Protection for Karen Silkwood documentary maker?
Some states are more expansive in their shield law’s definition of “journalist,” and some are more restrictive. Some states use undefined terms: “newsperson,” “professional journalist,” “reporter.” Some have definitions that cover only journalists who work for traditional news media. Broader protection is available in states using the term “person” disassociated from a news organization. For example, Tennessee covers: “a person … who is independently engaged in gathering information for publication or broadcast.”
Lower courts have also come up with differing answers on who qualifies as a journalist. For example, Arthur Hirsch was making a documentary film about Karen Silkwood’s death. She worked at a Kerr-McGee nuclear power plant and then died under mysterious circumstances while driving to meet a reporter, apparently to give him information about unsafe working conditions.
In Oklahoma, Silkwood’s family sued Kerr-McGee, and then Kerr-McGee subpoenaed Hirsch. The trial court denied Hirsch protection and ordered him to divulge information he claimed he received in confidence. But the Tenth Circuit Court of Appeals concluded that for purposes of making the film, Hirsch was an investigative reporter.
Blogs, Facebook, YouTube
What about bloggers? In 2010, the Superior Court of New Jersey said blogger Shellee Hale was not a journalist covered by shield law. She was a “certified life coach” who created Pornafia, a website to inform the public about scams and technological issues in the adult entertainment industry. “New media should not be confused with news media,” the court said.
What about an independent journalist who posts his work on Facebook and his YouTube channel, Corruption Report? Justin Pulliam brought a federal civil rights suit against Fort Bend County, Texas, and some members of its sheriff’s office.
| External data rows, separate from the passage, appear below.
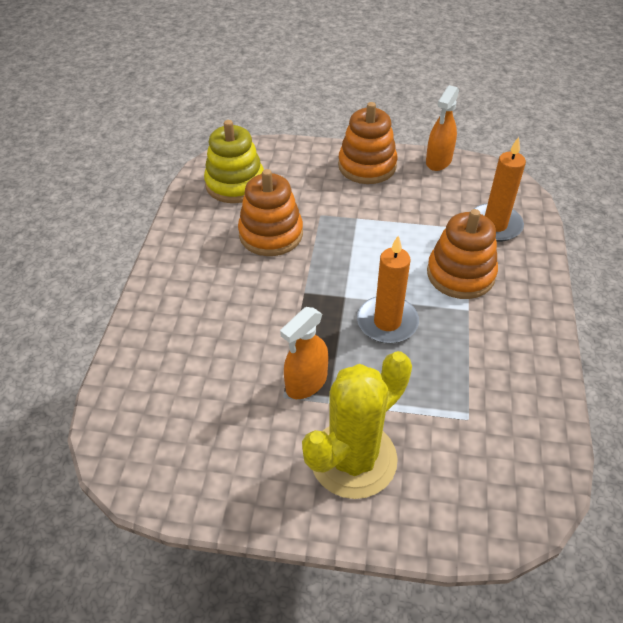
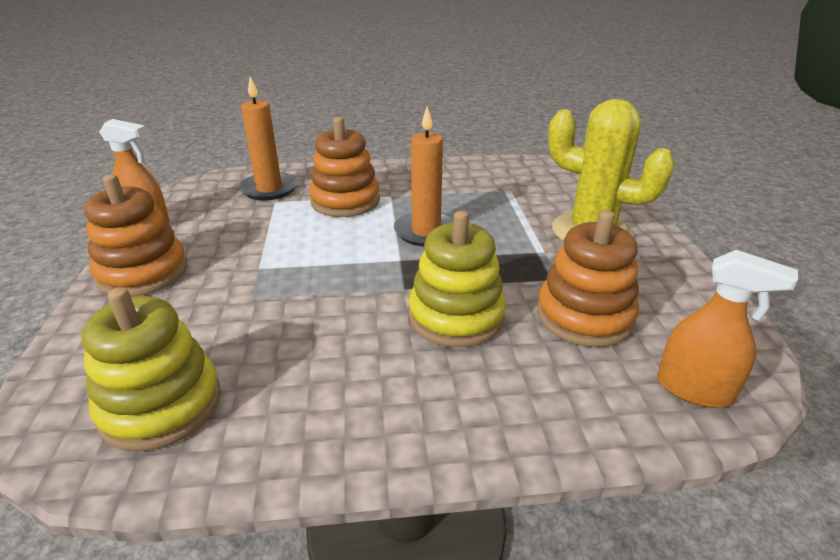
camera: 105 degrees left, 15 degrees down
(258, 314) = (456, 316): none -> yellow stacking toy
(271, 234) = (298, 335): orange stacking toy -> orange stacking toy (584, 316)
(306, 383) = (532, 267): orange spray bottle -> orange spray bottle (694, 390)

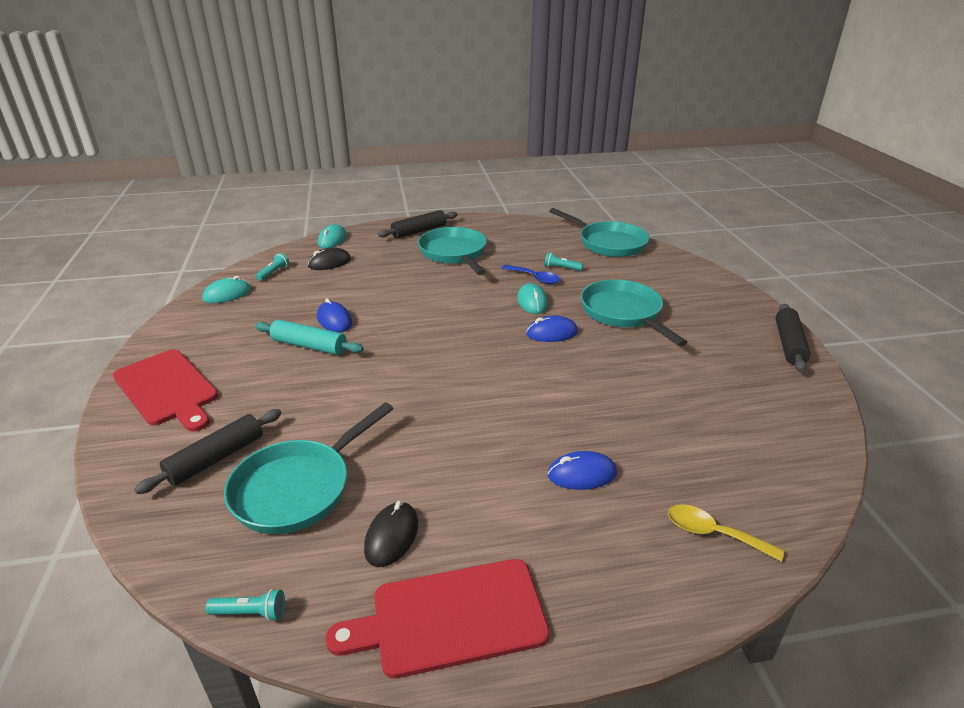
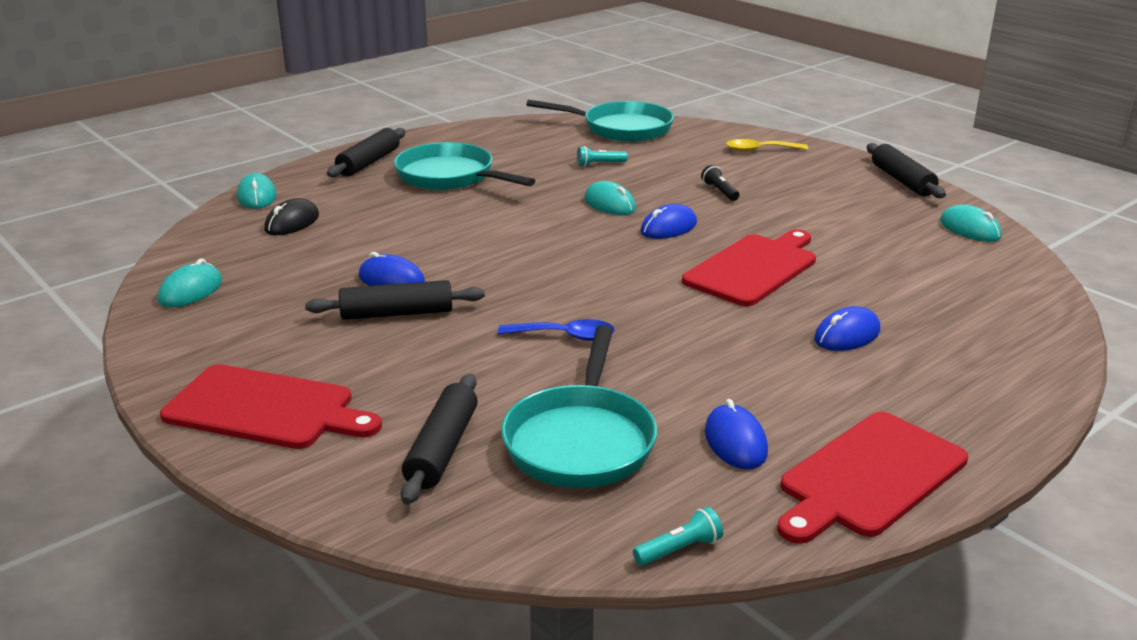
camera: 30 degrees left, 5 degrees down
(273, 272) = (224, 251): turquoise flashlight -> none
(309, 346) = (397, 313): turquoise rolling pin -> black rolling pin
(392, 536) = (735, 442): black mouse -> blue mouse
(535, 278) = (582, 181): blue spoon -> blue spoon (565, 336)
(576, 387) = (754, 268): none -> red cutting board
(623, 313) = (720, 191): turquoise pan -> black flashlight
(713, 533) = (1002, 341): yellow spoon -> yellow spoon (759, 150)
(803, 409) = (969, 229): none -> turquoise mouse

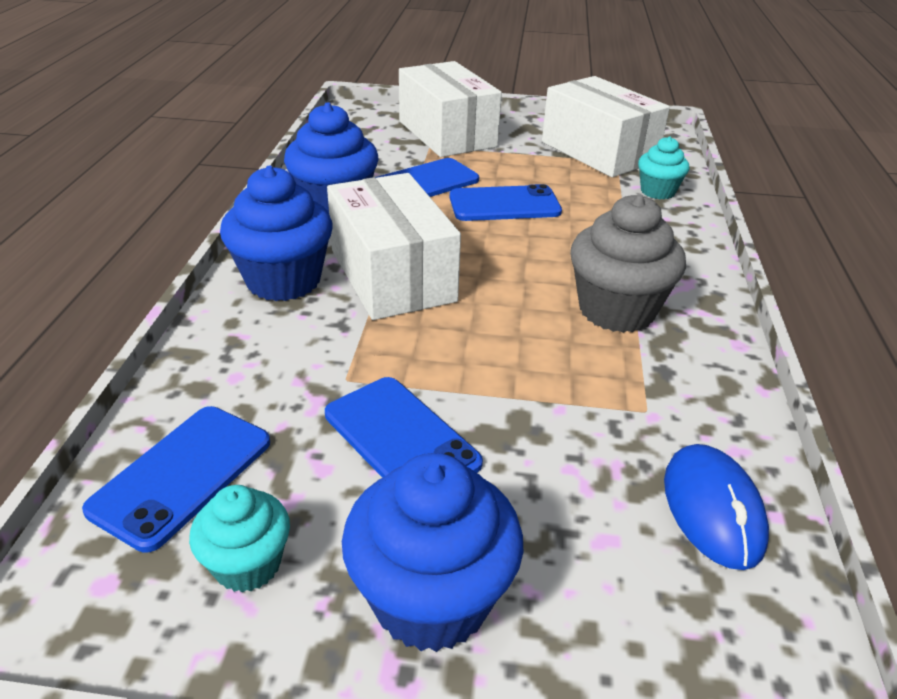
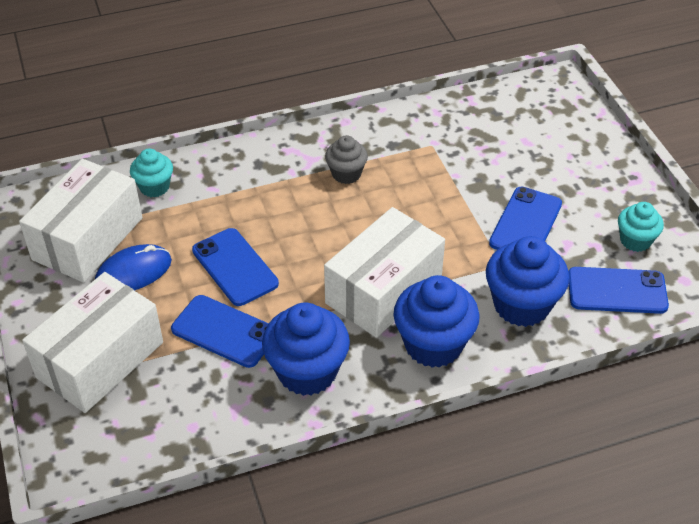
camera: 115 degrees left, 10 degrees up
(431, 598) = (599, 180): blue cupcake -> blue cupcake (521, 305)
(616, 310) = (346, 174): grey cupcake -> grey cupcake, size x0.58
(712, 509) = (482, 114): blue mouse -> blue mouse (133, 272)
He claimed free speech and equal protection violations and First Amendment retaliation from two incidents in 2021.
The first incident involved Pulliam shooting video in a park where a corpse was found. He was told to leave and go to a press conference at the park entrance. But then authorities ejected him because he was “not media” under the sheriff’s media relations policy, which said the term media “does not generally include social media.”
The second incident occurred when the sheriff’s office was conducting a welfare check on a man with mental illness and a firearm. When Pulliam arrived, the man’s mother confronted him. But Pulliam gained her permission to record video, saying he was there to ensure authorities would not harm her son. A sheriff’s sergeant repeatedly told Pulliam to get “across the street,” and ended up handcuffing Pulliam and arresting him for “interference with public duties.”
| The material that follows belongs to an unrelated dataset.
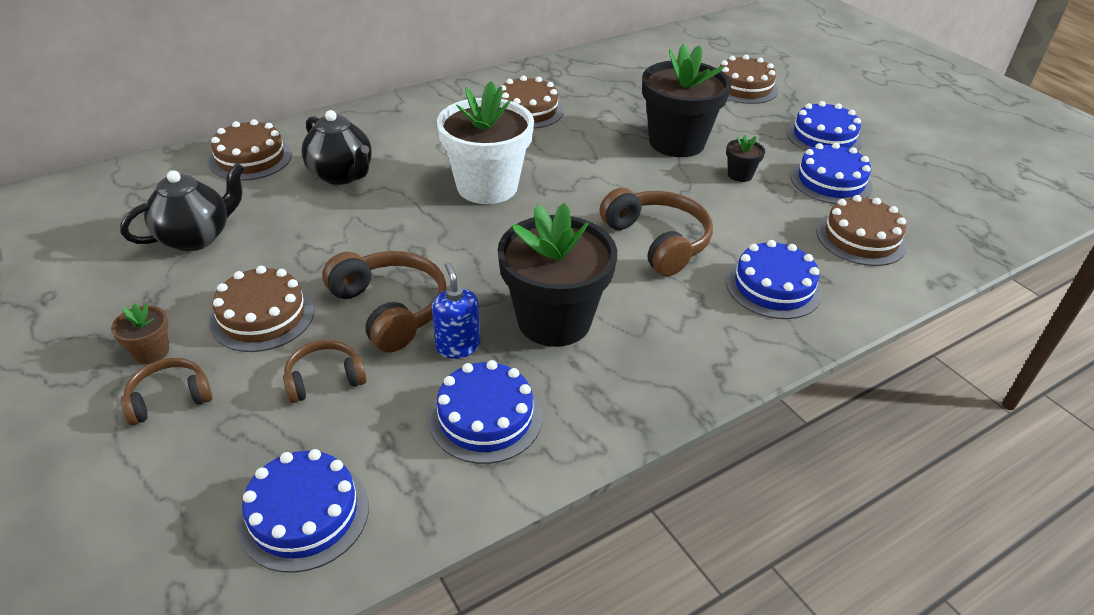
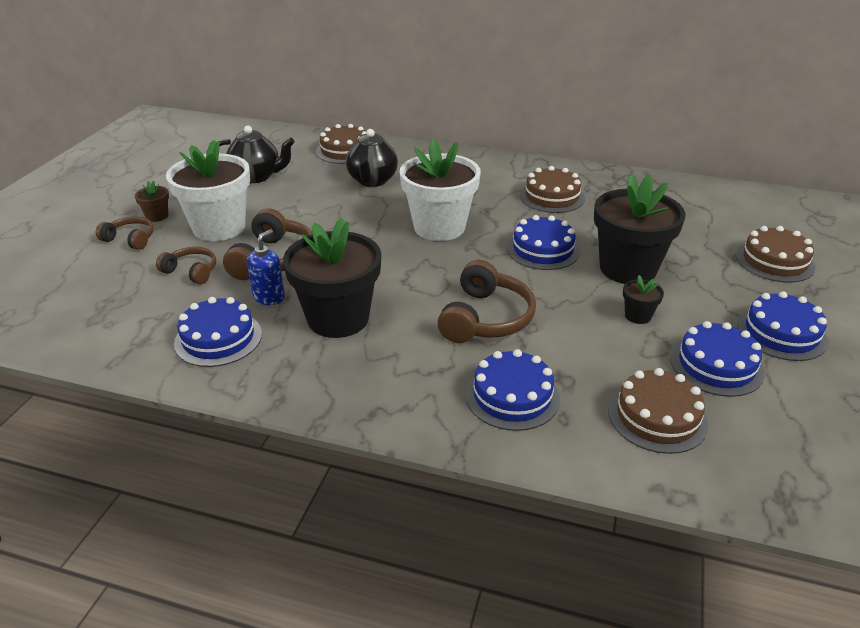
camera: 50 degrees right, 5 degrees down
(262, 316) = (219, 227): brown cake -> white flower pot
(304, 514) = (87, 320): blue cake -> blue cake (543, 250)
On March 27, a federal judge awarded Pulliam approximately $75,000 in compensatory damages and ruled that the county could not treat reporters who used social media differently from how treats traditional reporters.
Don Lemon: ‘face of the 1st Amendment’
Still in process is a case involving Don Lemon, a former CNN anchor. On Jan. 18, he was arrested while covering a protest at Cities Church in St. Paul, Minnesota, where an Immigration and Customs Enforcement official was a pastor. News coverage showed Lemon explaining that he was not part of that protest but was a journalist covering it.
The indictment alleges that Lemon engaged in “oppression, intimidation, threats, interference, and physical obstruction” at the church and physically obstructed people from leaving in violation of the federal Freedom of Access to Clinic Entrances Act. Lemon has pleaded not guilty.
Lemon said Nancy Pelosi told him he would be the “face of the First Amendment” now. Lemon also says he is considering running for president. Yes, Lemon making lemonade.
Sandy Davidson is professor emerita from the University of Missouri School of Journalism, where she was the attorney for the Columbia Missourian for 30 years.